Even though Surveilling Surveillance deals with a truly pressing and contemporary problem, Meštrović methodologically and conceptually returns to the very source of video art. In that sense, this work, like the aforementioned Hack the System, is to some extent an hommage to the 1970s. During this formative time, video art aimed to define itself based on its differential relationship towards the media of film and television. As a specificity of the medium of video, the possibility of using feedback, originally taken from television and radio technology, stood out. But within these original media, it was treated as a nuisance; it was completely undesirable. Still, the multiplication of image or sound in video art has resulted in some of the most interesting closed-circuit videos promoted by pioneers of video art such as Nam June Paik, Bruce Nauman, or Peter Campus. Meštrović builds both of the previously mentioned artworks precisely on feedback and analogous technology. In doing so, a rampant multiplication of image and sound becomes the basis for the transfer of the fundamental idea of this piece. The meaning and relevance of such a process reveal the artist’s knowledge of the fact that quoting one of the most interesting aspects of the history of media art can provide an entire toolkit with which the artist produces radically new structures for the observation and new contexts for the use of video images and sound in the contemporary praxis of art.
Jasminka Babić
Toni Meštrović (Split, 1973) is a multimedia artist working predominantly in form of video and sound installations. He graduated with a Graphic Arts degree from the Academy of Fine Arts in Zagreb in 1999, where he produced graphic arts, sculpture and installation. Due to his interest in electronic audio-visual media, he studied Video/Digital Imaging at the International Summer Academy for Contemporary Art in Salzburg in 1997, and completed a two-year postgraduate diploma in Media Art at the Academy of Media Arts, Cologne in 2004. Video, sound and audio-visual installations produced during Meštrović’s postgraduate studies explore his personal perception of the sea, and the island where he grew up. After his return to Croatia in 2004, his work deals with themes of cultural heritage, identity and the transformations that have occurred in Dalmatia due to the period of transition. Some of his continuous thematic preoccupations are the assimilation of the linear and cyclical time and the exhaustion of a type of narrative that we are used to and expect in our quotidian lives, as well as a wide range of the topic of change, either as a record of evaporation of water like in a closed circuit video installation, or as a commentary of social change.
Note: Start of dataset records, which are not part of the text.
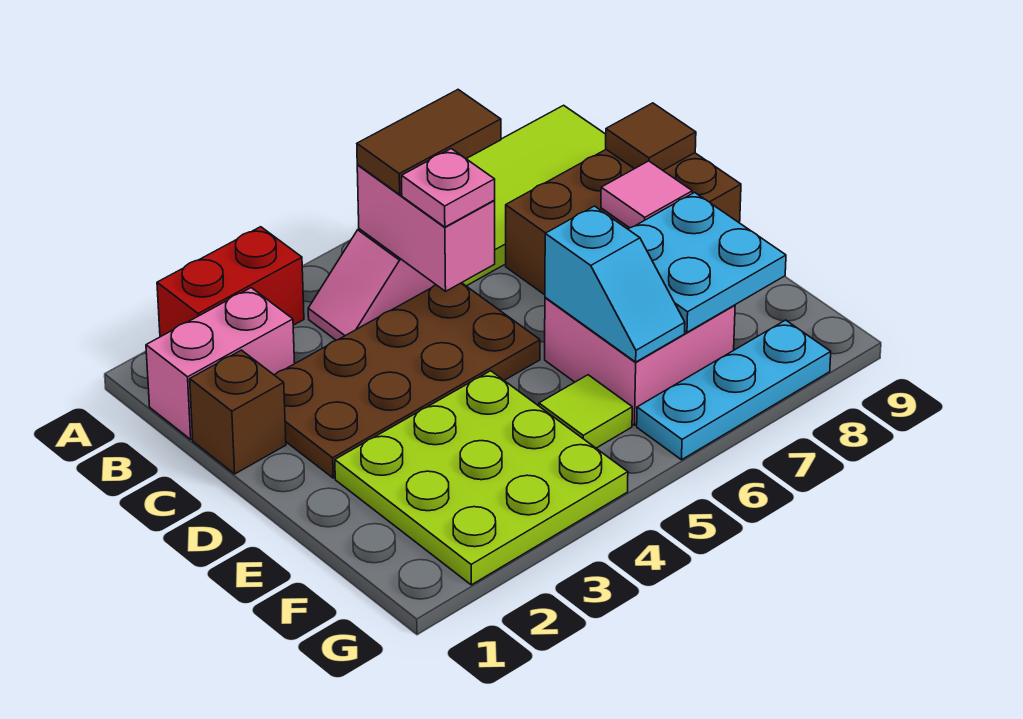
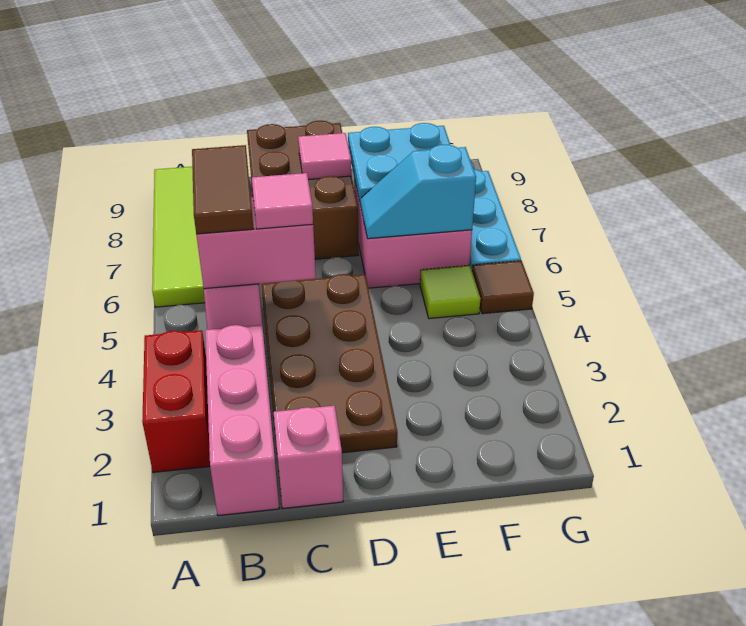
pink brick B1:B2 level 1 -> pink brick B1:B3 level 1
brown brick C1 level 1 -> pink brick C1 level 1
pink plate C5 level 3 -> pink tile C5 level 3
brown tile C9 level 2 -> brown tile G5 level 1
lime plate E2:G4 level 1 -> none
cyan slope E6:F6 level 2 top E -> cyan slope E6:F6 level 2 top F

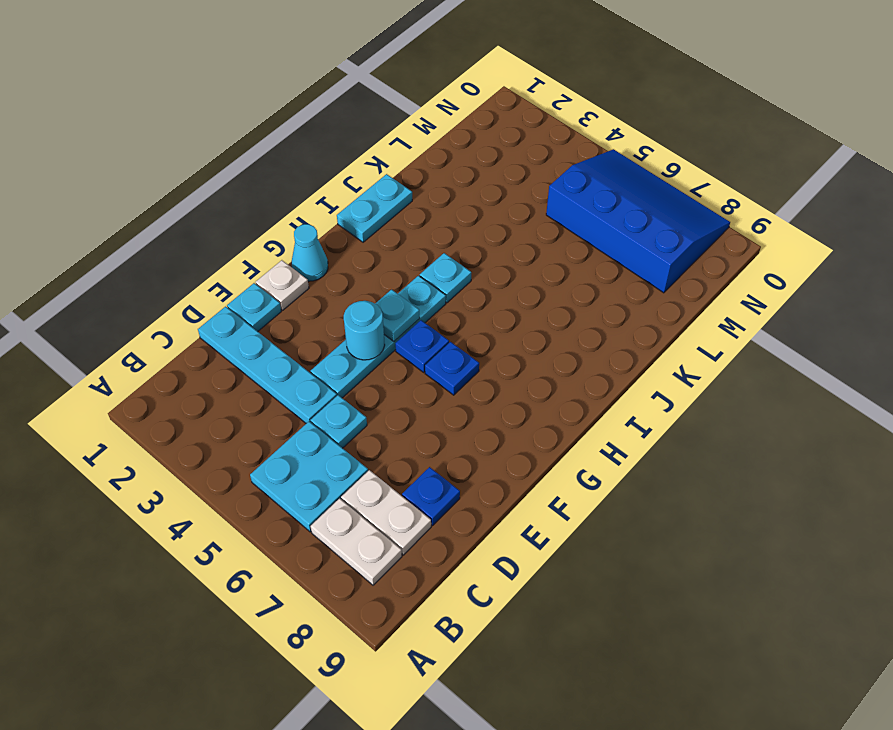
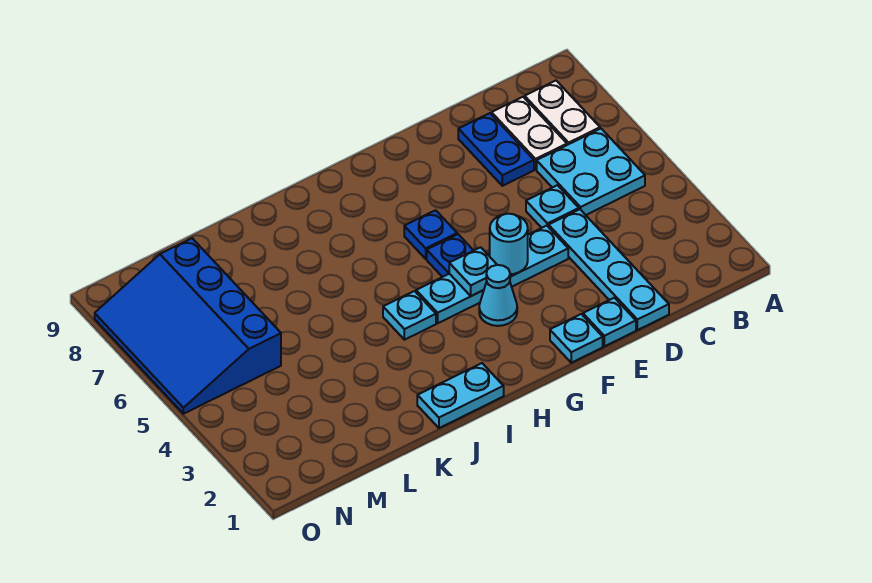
blue plate D8 level 1 -> blue plate D7:D8 level 1
white plate F1 level 1 -> cyan plate F1 level 1
cyan cone G1 level 1 -> cyan cone G3 level 1

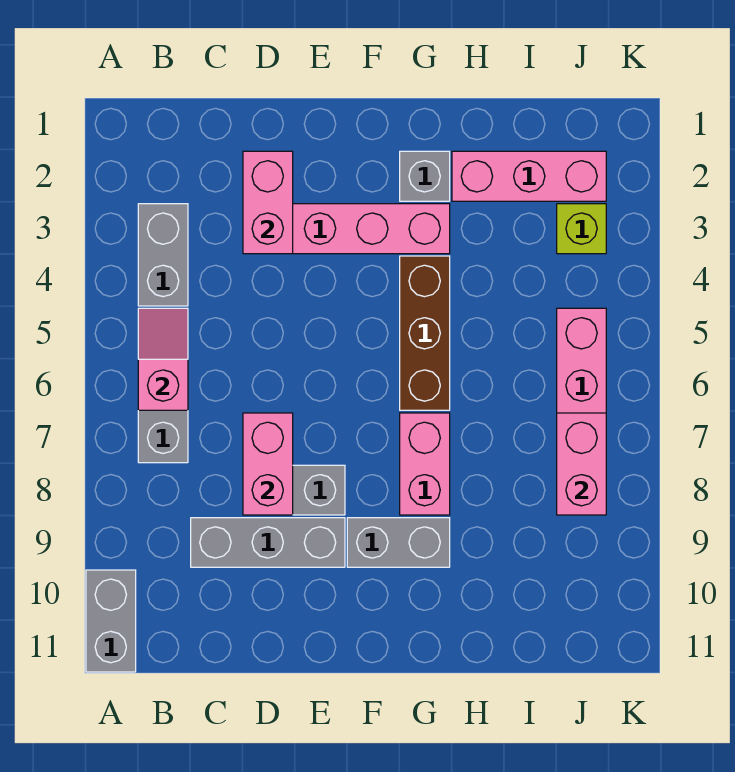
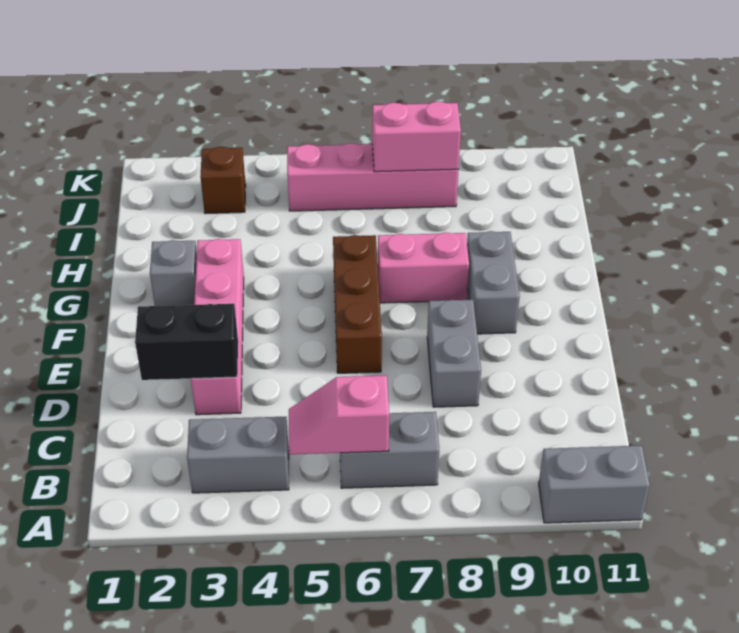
grey brick C9:E9 level 1 -> none
pink brick D2:D3 level 2 -> black brick D2:D3 level 2
pink brick D7:D8 level 2 -> none
brown brick G4:G6 level 1 -> brown brick E6:G6 level 1
pink brick H2:J2 level 1 -> none
lime brick J3 level 1 -> brown brick J3 level 1

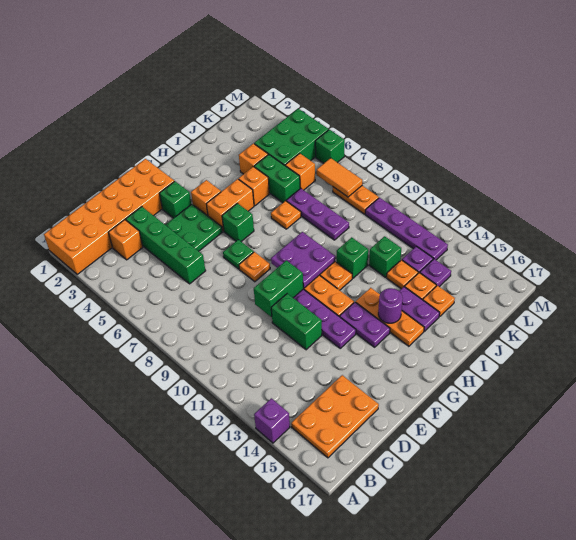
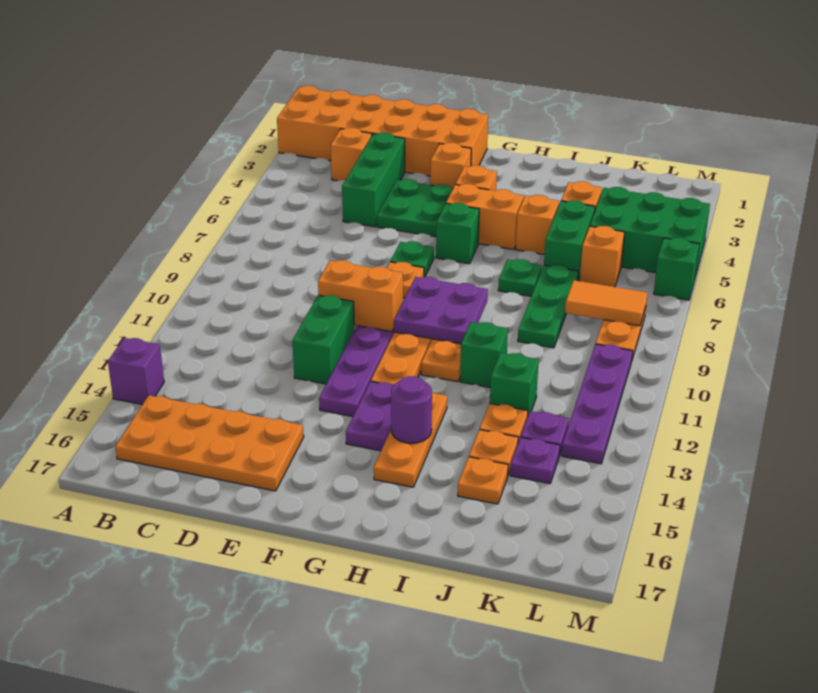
orange plate B15:D16 level 1 -> orange plate B15:E16 level 1
green brick D3:D6 level 1 -> green brick D3:D5 level 1
green brick E10:F10 level 2 -> orange brick E10:F10 level 2
green brick F3 level 1 -> orange brick F3 level 1
orange plate I7 level 1 -> green plate I7 level 1
purple plate I14:I15 level 1 -> none
purple plate J7:J9 level 1 -> green plate J7:J9 level 1
orange tile L7:L8 level 2 -> orange tile K8:L8 level 2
Since 1992, he has taken part in group and solo shows, as well as video festivals, in Croatia and internationally. He has been awarded scholarships and awards, such as the Young Artist Award by the Croatian Artist Association and the Second Prize at the T-HTaward@MSU.hr exhibition in 2013. He lives and works in Rijeka and Kaštela, and is Associate Professor at the Arts Academy University of Split, Department of Film and Video.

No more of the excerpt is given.